This blog has had many forms over the years. Previous renditions have been powered by Jekyll, WordPress, and Moveable Type. When Ghost was released, I immediately moved to a self-hosted instance. Ghost is great, and I really like it. However, I have started reducing subscription services I do not use regularly. Because the last post to the blog was in April of last year, paying for Ghost every year seemed like a no-brainer subscription to cancel.

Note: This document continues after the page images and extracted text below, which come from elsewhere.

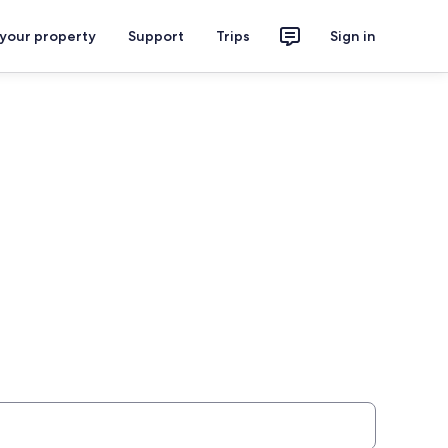
 your property
Support
Trips
Sign in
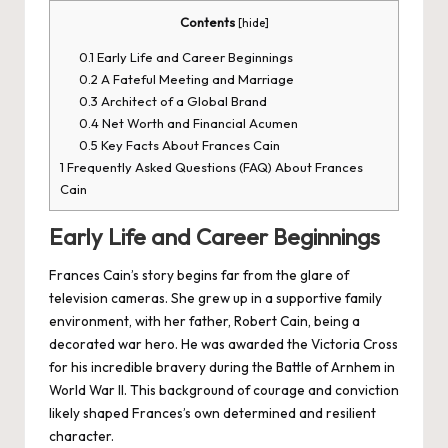
Contents
[
hide
]
0.1
Early Life and Career Beginnings
0.2
A Fateful Meeting and Marriage
0.3
Architect of a Global Brand
0.4
Net Worth and Financial Acumen
0.5
Key Facts About Frances Cain
1
Frequently Asked Questions (FAQ) About Frances
Cain
Early Life and Career Beginnings
Frances Cain’s story begins far from the glare of
television cameras. She grew up in a supportive family
environment, with her father, Robert Cain, being a
decorated war hero. He was awarded the Victoria Cross
for his incredible bravery during the Battle of Arnhem in
World War II. This background of courage and conviction
likely shaped Frances’s own determined and resilient
character.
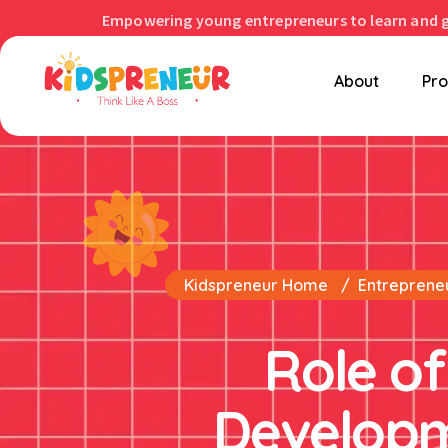
Empowering young entrepreneurs to learn and 
About
Pr
Kidspreneur Home
Entrepreneu
Role of
Developm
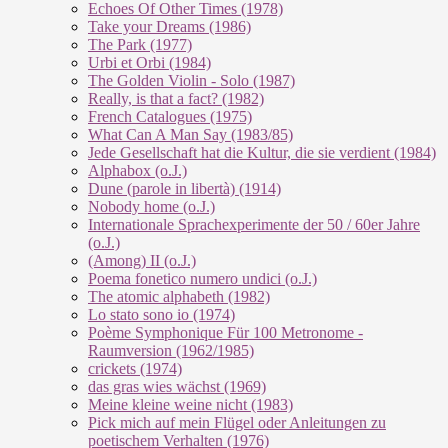
Echoes Of Other Times (1978)
Take your Dreams (1986)
The Park (1977)
Urbi et Orbi (1984)
The Golden Violin - Solo (1987)
Really, is that a fact? (1982)
French Catalogues (1975)
What Can A Man Say (1983/85)
Jede Gesellschaft hat die Kultur, die sie verdient (1984)
Alphabox (o.J.)
Dune (parole in libertà) (1914)
Nobody home (o.J.)
Internationale Sprachexperimente der 50 / 60er Jahre
(o.J.)
(Among) II (o.J.)
Poema fonetico numero undici (o.J.)
The atomic alphabeth (1982)
Lo stato sono io (1974)
Poème Symphonique Für 100 Metronome -
Raumversion (1962/1985)
crickets (1974)
das gras wies wächst (1969)
Meine kleine weine nicht (1983)
Pick mich auf mein Flügel oder Anleitungen zu
poetischem Verhalten (1976)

While I didn't want to pay for Ghost anymore, I still aspire to write things and put them on the internet, even if it's infrequent. I needed a new option for my rare writing. So, I began looking at static website generators. There are many options, and they all do the same thing. I settled on Hugo. A static site generator that bills itself as being super fast. It's written in Go (a language I love) and has many templates ready to be used. Posts are written in Markdown, with metadata supplied by YAML frontmatter.

Hosting is an S3 bucket behind a CloudFront distribution, giving me excellent uptime for an insignificant cost. The hosting will scale from a couple views in a month to hundreds of thousands of views per day without batting an eye. The site is built and deployed automatically by a GitHub Action whenever a new commit is pushed to the main branch. The automation allows me to use the GitHub web UI as an online editor. And I have the full suite of editors available on my laptop.

I moved over the last couple of posts from my old site and got everything up and running in less than 3 hours one evening. I recommend Hugo to anyone looking for an easy-to-set-up and use static website generator.